┌─ Source text

Staff received an induction to the service and mandatory training, however, they did not always receive training to equip them with the skills to meet people’s individual needs.

People using the service and their relatives gave varied accounts about the staff and how caring they found the service. We saw some positive interactions between staff and people using the service but we also saw staff acting in ways that were not respectful.

People’s spiritual needs were met. An activities co-ordinator organised activities for people and some people were supported to go out into the community. However, there was limited one to one interaction with people on a day to day basis or activities that supported people to maintain their interests and hobbies.

We found that the home was not managed in a way that ensured people’s safety and there were not systems in place that encouraged openness and learning from incidents. The operation of the service was not adequately monitored to ensure that any issues were addressed and improvements made.

Following our inspection we spoke with a local authority representative who stated that they had identified similar concerns to those found during our inspection.

We found a number of breaches of the Health and Social Care Act 2008 (Regulated Activities) Regulations 2010. You can see what action we told the provider to take at the back of the full version of this report.

18 June 2013

During a routine inspection

We spoke with the manager of the service, eight other members of staff, four relatives and 10 people who were using the service. The people we spoke with made positive comments about staff such as, "I'm exceedingly well looked after" and "no question about it, they are very good, all I have to do is ask and they'll do it, they are very kind."

People's needs were assessed and care plans developed taking account of their likes, dislikes and preferences. People were supported to maintain their independence and risks to their health and welfare were assessed to ensure that staff took action to minimise these risks and keep people safe.

The people we spoke with made positive comments about the food such as, "the food is very nice, we have cake and sandwiches in the evening" and "the food is very nice, we get quite a variety". One person told us they were given "a nice cup of tea and biscuits before breakfast because I like to get up early". People's individual dietary needs were met, however, there was limited consideration of people's cultural needs in relation to their diet.

Staff received training in a range of topics to support them in their role. Staff had received an annual appraisal but had not received regular supervision sessions to ensure they received adequate support.

People and their relatives told us they raised concerns when they arose and felt listened to by staff. One person said, "I complained about the food and they made it better."

10 April 2012

During a routine inspection

We spoke with 15 people using the service, 8 visitors and 16 staff. People said staff listened to what they had to say and treated them with respect. Some people said they had been involved in their plan of care, and others could not recall this. People told us they were able to make choices, for example, menu choices, activities and when they wanted to get up and retire to bed. They said these choices were respected.

People said staff were 'very good' and confirmed there was always someone available for them to speak with. People told us they were being 'well cared for' and staff answered their call bells when they needed help. Three visitors on the dementia care nursing unit felt that there was regularly a shortage of staff. Some staff on this unit identified that there were times when the staffing team on duty were not able to fully meet each person's needs. Staff working on the general nursing and residential units said the staff teams on duty enabled them to meet people's needs effectively.

People said they felt 'safe' at the home and would report any concerns. Visitors said they knew to report any concerns to the senior staff or the manager. People and their visitors told us they were asked their opinions about aspects of the home and they had seen improvements made in response to their suggestions.

└─
┌─ Given records

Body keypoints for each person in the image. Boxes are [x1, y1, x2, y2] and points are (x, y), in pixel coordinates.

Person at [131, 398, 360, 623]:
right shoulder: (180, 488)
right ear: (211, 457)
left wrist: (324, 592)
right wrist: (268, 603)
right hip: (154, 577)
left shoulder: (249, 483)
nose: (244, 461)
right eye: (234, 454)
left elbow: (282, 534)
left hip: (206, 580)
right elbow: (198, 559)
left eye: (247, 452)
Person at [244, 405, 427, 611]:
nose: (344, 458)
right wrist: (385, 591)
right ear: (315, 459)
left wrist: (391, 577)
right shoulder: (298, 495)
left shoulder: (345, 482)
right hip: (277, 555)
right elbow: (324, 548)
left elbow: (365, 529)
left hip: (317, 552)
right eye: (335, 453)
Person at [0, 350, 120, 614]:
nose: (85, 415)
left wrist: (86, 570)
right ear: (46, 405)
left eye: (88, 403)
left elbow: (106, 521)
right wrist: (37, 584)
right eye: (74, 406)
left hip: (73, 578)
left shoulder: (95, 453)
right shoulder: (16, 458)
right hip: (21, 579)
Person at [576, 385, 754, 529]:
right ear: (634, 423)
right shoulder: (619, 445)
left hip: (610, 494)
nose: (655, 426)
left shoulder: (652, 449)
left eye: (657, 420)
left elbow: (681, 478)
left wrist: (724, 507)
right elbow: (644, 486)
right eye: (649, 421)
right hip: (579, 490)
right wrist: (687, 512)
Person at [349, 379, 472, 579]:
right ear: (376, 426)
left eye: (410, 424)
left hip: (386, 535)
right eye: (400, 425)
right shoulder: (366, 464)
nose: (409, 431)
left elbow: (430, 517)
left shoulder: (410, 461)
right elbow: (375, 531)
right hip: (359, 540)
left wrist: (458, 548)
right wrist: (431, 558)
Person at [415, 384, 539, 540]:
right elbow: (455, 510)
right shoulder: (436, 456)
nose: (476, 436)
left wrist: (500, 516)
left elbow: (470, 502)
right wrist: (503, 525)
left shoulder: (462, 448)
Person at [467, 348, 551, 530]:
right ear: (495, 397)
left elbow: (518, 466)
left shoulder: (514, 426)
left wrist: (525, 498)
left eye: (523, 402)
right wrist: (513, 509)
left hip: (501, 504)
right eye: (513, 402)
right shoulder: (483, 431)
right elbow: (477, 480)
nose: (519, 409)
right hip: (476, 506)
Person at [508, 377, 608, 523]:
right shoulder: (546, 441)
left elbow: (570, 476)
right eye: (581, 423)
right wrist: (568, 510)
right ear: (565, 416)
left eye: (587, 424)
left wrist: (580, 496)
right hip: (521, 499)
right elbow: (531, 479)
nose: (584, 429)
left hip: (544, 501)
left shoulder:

└─

* [What you need to do]:
**1)** Retype the stretch of the inspection report from "People's needs were" through "to their diet.", word for word.
**2)** List everyone the inspectors spoke with during the 18 June 2013 inspection, as the inspection report gives them, including each number stated.
Answer from the inspection report alone.

* [Results in order]:
**1)**
People's needs were assessed and care plans developed taking account of their likes, dislikes and preferences. People were supported to maintain their independence and risks to their health and welfare were assessed to ensure that staff took action to minimise these risks and keep people safe.

The people we spoke with made positive comments about the food such as, "the food is very nice, we have cake and sandwiches in the evening" and "the food is very nice, we get quite a variety". One person told us they were given "a nice cup of tea and biscuits before breakfast because I like to get up early". People's individual dietary needs were met, however, there was limited consideration of people's cultural needs in relation to their diet.

**2)**
- The manager of the service
- Eight other members of staff
- Four relatives
- 10 people who were using the service